• **TEXT**
= Beginning of Section =
SBI Debt Hybrid Fund is a conservative hybrid fund which was initially launched as a monthly income plan in April 2001 under the name SBI Magnum Monthly Income Plan. Subsequent to SEBI rationalisation, this scheme was reclassified as a conservative hybrid scheme and renamed as SBI Debt Hybrid Fund. This debt fund from SBI Mutual Fund featured an AUM (Assets Under Management) of Rs. 1,251 crore as on January 31, 2019.
Key Statistics of SBI Debt Hybrid Fund Performance*
Fund Performance | 1 Year | 3 Year | 5 Year |
Trailing Returns | 0.36% | 6.84% | 9.30% |
Rolling Returns | 1.13% | 7.23% | 9.27% |
Beta | 0.425 | 0.379 | 0.407 |
Jensen’s Alpha | -3.16% | -0.98% | 0.49% |
Sharpe Ratio | -1.701 | -0.236 | 0.130 |
Sortino Ratio | -0.468 | -0.026 | 0.191 |
*Data Source – Pulse Labs. All data as on January 31, 2019.
Key Details of SBI Debt Hybrid Fund
The following are some of the key details of the SBI Debt Hybrid Fund as of January 31, 2019:
- Inception Date – April, 2001
- AUM – Rs. 1,251 crore
- Fund Manager – Mr. Rujit Mehta (Equity) and Mr. Dinesh Ahuja (Debt)
- Benchmark – NIFTY 50 Hybrid Composite Debt 15:85 Index (TRI)
- Expense Ratio – 0.98% (Direct)
- Minimum Investment Requirement – Rs. 5,000
SBI Debt Hybrid Fund Performance vs Benchmark*
Instrument | 1 Year | 3 Year | 5 Year |
SBI Debt Hybrid Fund | 0.36% | 6.84% | 9.30% |
Benchmark (NIFTY 50 Hybrid Composite Debt 15:85 Index – TRI) | 5.46% | 8.50% | 9.61% |
*All data as of January 31, 2019.
SBI Debt Hybrid Fund has generated returns of 6.84% and 9.30% over the last 3 year and 5 year periods respectively (as of January, 2019). Although the returns generated by the scheme are in line with the chosen category, they have not been able to outperform the returns generated by its benchmark during the above mentioned tenures. Despite that, the scheme remains a good option in the conservative hybrid mutual funds category which is capable of giving decent returns for a relatively low amount of risk.
Asset Allocation of SBI Debt Hybrid Fund
The following is the Asset Class-Wise Investment Breakup of SBI Debt Hybrid Fund as of January 31, 2019:
Asset Class | Portfolio Allocation (% of total assets) |
Equity | 24.69% |
Sovereign debt instruments | 16.81% |
AAA rated debt instruments | 31.20% |
AA+/AA rated debt instruments | 22.88% |
Below AA rated debt instruments | 12.88% |
Cash/Cash Equivalent Instruments/Short Term Debt | 7.95% |
*All data as of January 31, 2019.
= End of Section =
• **SUPPLIED ENTRIES**
= Beginning of Section =
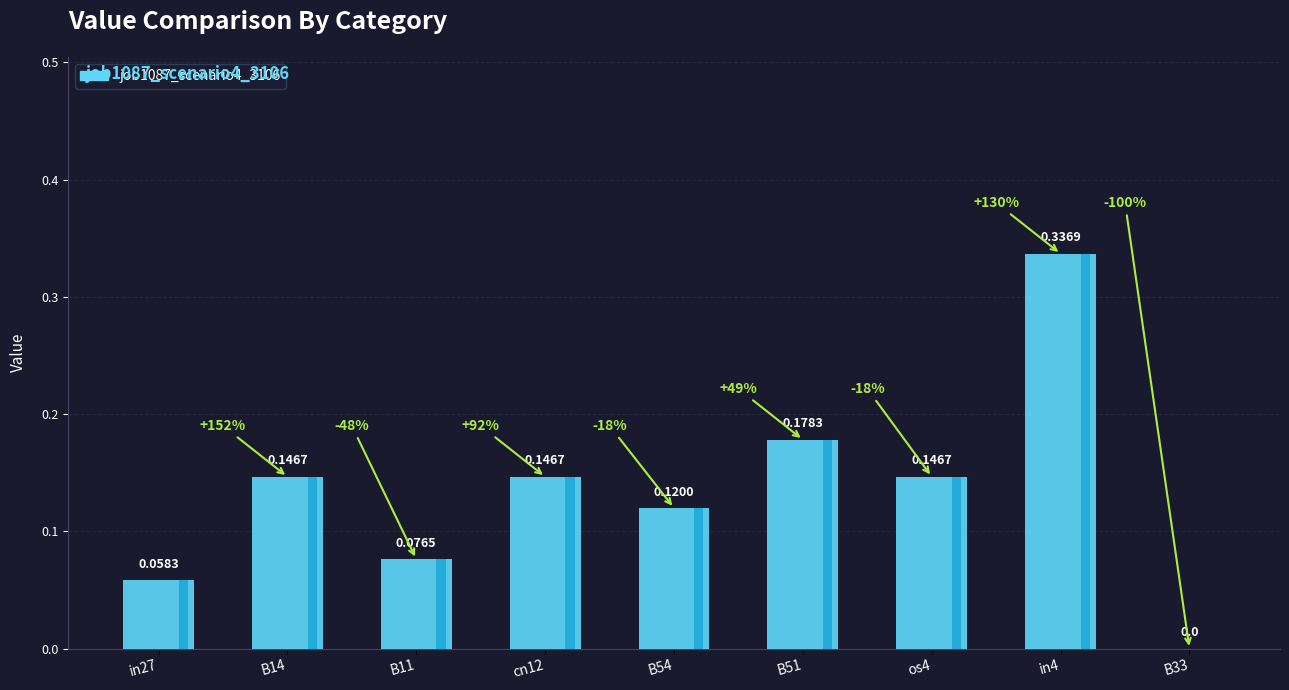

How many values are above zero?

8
= End of Section =
= Beginning of Section =
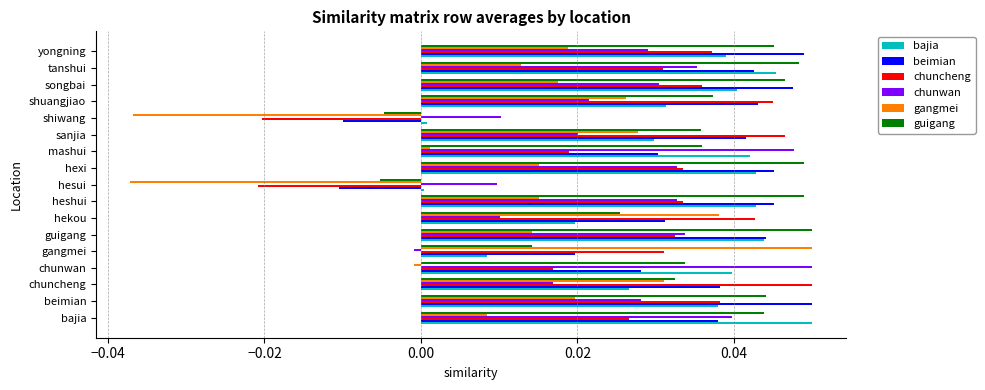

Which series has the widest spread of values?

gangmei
= End of Section =
• **WORK REQUEST 1**
According to the fund text, under what name was SBI Debt Hybrid Fund first launched in April 2001?
• **WORK REQUEST 2**
Set down word for word the part of the fund text from "Key Statistics of" to "Dinesh Ahuja (Debt)".

• **EXERCISE RESPONSE 1**
SBI Magnum Monthly Income Plan

• **EXERCISE RESPONSE 2**
Key Statistics of SBI Debt Hybrid Fund Performance*
Fund Performance | 1 Year | 3 Year | 5 Year |
Trailing Returns | 0.36% | 6.84% | 9.30% |
Rolling Returns | 1.13% | 7.23% | 9.27% |
Beta | 0.425 | 0.379 | 0.407 |
Jensen’s Alpha | -3.16% | -0.98% | 0.49% |
Sharpe Ratio | -1.701 | -0.236 | 0.130 |
Sortino Ratio | -0.468 | -0.026 | 0.191 |
*Data Source – Pulse Labs. All data as on January 31, 2019.
Key Details of SBI Debt Hybrid Fund
The following are some of the key details of the SBI Debt Hybrid Fund as of January 31, 2019:
- Inception Date – April, 2001
- AUM – Rs. 1,251 crore
- Fund Manager – Mr. Rujit Mehta (Equity) and Mr. Dinesh Ahuja (Debt)